▶ **Exercise passage**
::::::::::

Both support AI. They optimize for different work.
Notion is a workspace for docs, databases, project tracking, wikis, and now AI-connected workflows through Notion MCP. For many teams, that breadth is exactly the point.
Hjarni is narrower on purpose. It is built around notes, shared knowledge, and making that knowledge easy for AI assistants to use without also becoming your project management stack.
Structured workspace versus focused knowledge base
Notion is powerful because it lets you model work: databases, properties, views, and connected pages. That flexibility is useful for humans, but it can also make the system heavier to maintain and more variable for AI workflows, especially when teams use very different page structures.
Hjarni makes a simpler bet. Plain Markdown notes, folders, and folder-level AI instructions keep the shape of the system easier to reason about. The tradeoff is obvious: less workspace power, less setup overhead.
A concrete workflow difference
Imagine a product team reviewing customer feedback. In Notion, you might collect that information in a database, connect AI through Notion MCP, and generate summaries or specs tied to that workspace. In Hjarni, the same team might keep interview notes, meeting takeaways, and synthesis docs in one folder, then ask Claude to find recurring pain points and draft a short summary using that folder's instructions.
Both can support useful AI workflows. The difference is whether you want a general workspace that also does AI, or a note system designed around AI from the start.
Use Notion when you want a workspace. Use Hjarni when you want a simpler knowledge base that is built around AI behavior.

::::::::::

▶ **Work order 1**
In the Notion and Hjarni comparison, what would the product team using Hjarni keep in one folder?
▶ **Work order 2**
Quote the part of the Notion and Hjarni comparison that opens with the words containing "Hjarni makes a" and closes with "from the start.".
The lines after this have no connection to the Notion and Hjarni comparison.

▶ **Dataset content**
::::::::::

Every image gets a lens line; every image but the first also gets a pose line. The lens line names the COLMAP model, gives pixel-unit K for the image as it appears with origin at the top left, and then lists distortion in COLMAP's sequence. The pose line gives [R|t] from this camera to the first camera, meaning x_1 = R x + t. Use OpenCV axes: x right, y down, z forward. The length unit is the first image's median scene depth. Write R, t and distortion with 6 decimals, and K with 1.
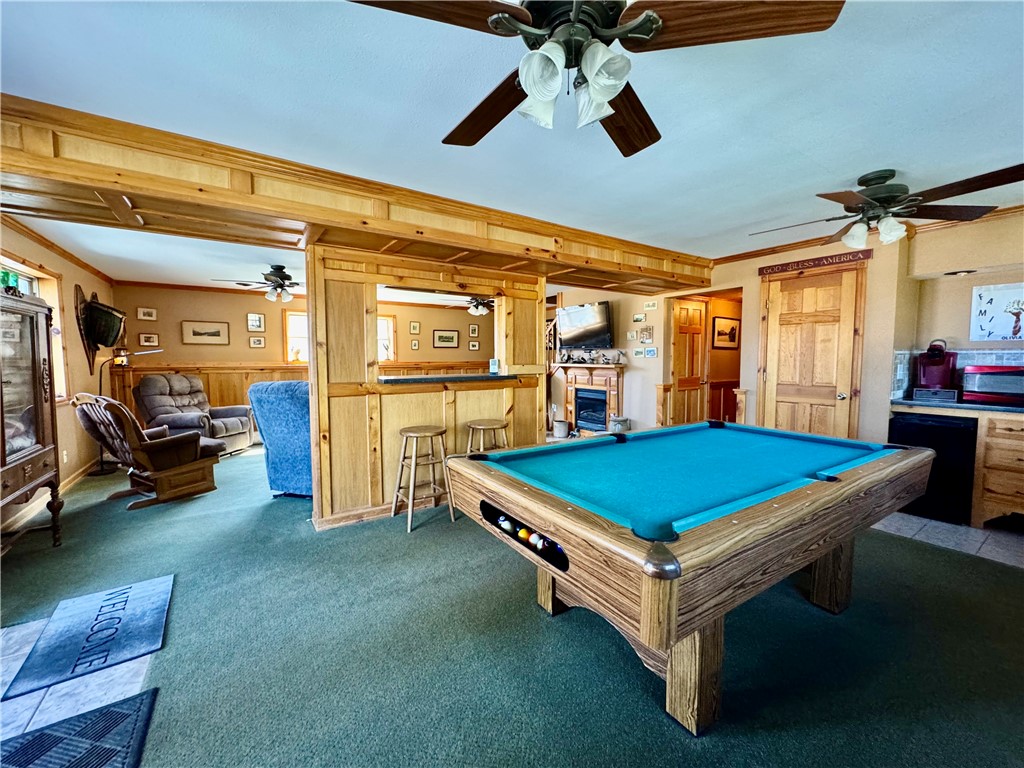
lens RADIAL K [[408.8, 0, 512.0], [0, 408.8, 384.0], [0, 0, 1]] dist [0.000878, -0.000846]
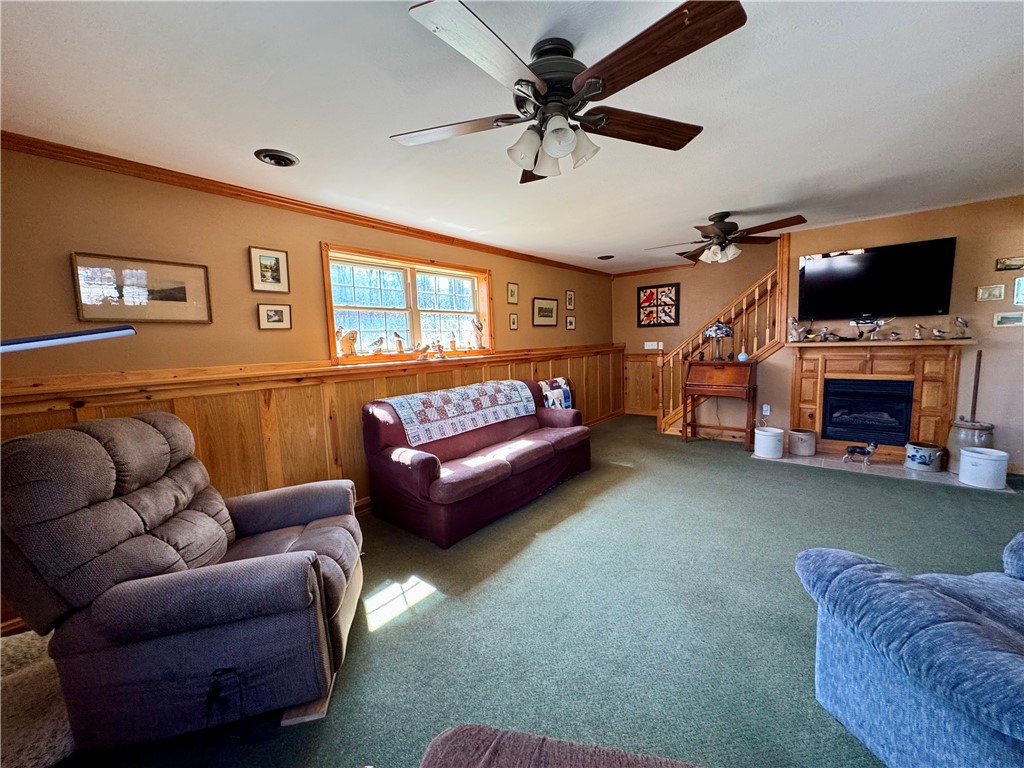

::::::::::

▶ **Task answer 1**
Interview notes, meeting takeaways, and synthesis docs.

▶ **Task answer 2**
Hjarni makes a simpler bet. Plain Markdown notes, folders, and folder-level AI instructions keep the shape of the system easier to reason about. The tradeoff is obvious: less workspace power, less setup overhead.
A concrete workflow difference
Imagine a product team reviewing customer feedback. In Notion, you might collect that information in a database, connect AI through Notion MCP, and generate summaries or specs tied to that workspace. In Hjarni, the same team might keep interview notes, meeting takeaways, and synthesis docs in one folder, then ask Claude to find recurring pain points and draft a short summary using that folder's instructions.
Both can support useful AI workflows. The difference is whether you want a general workspace that also does AI, or a note system designed around AI from the start.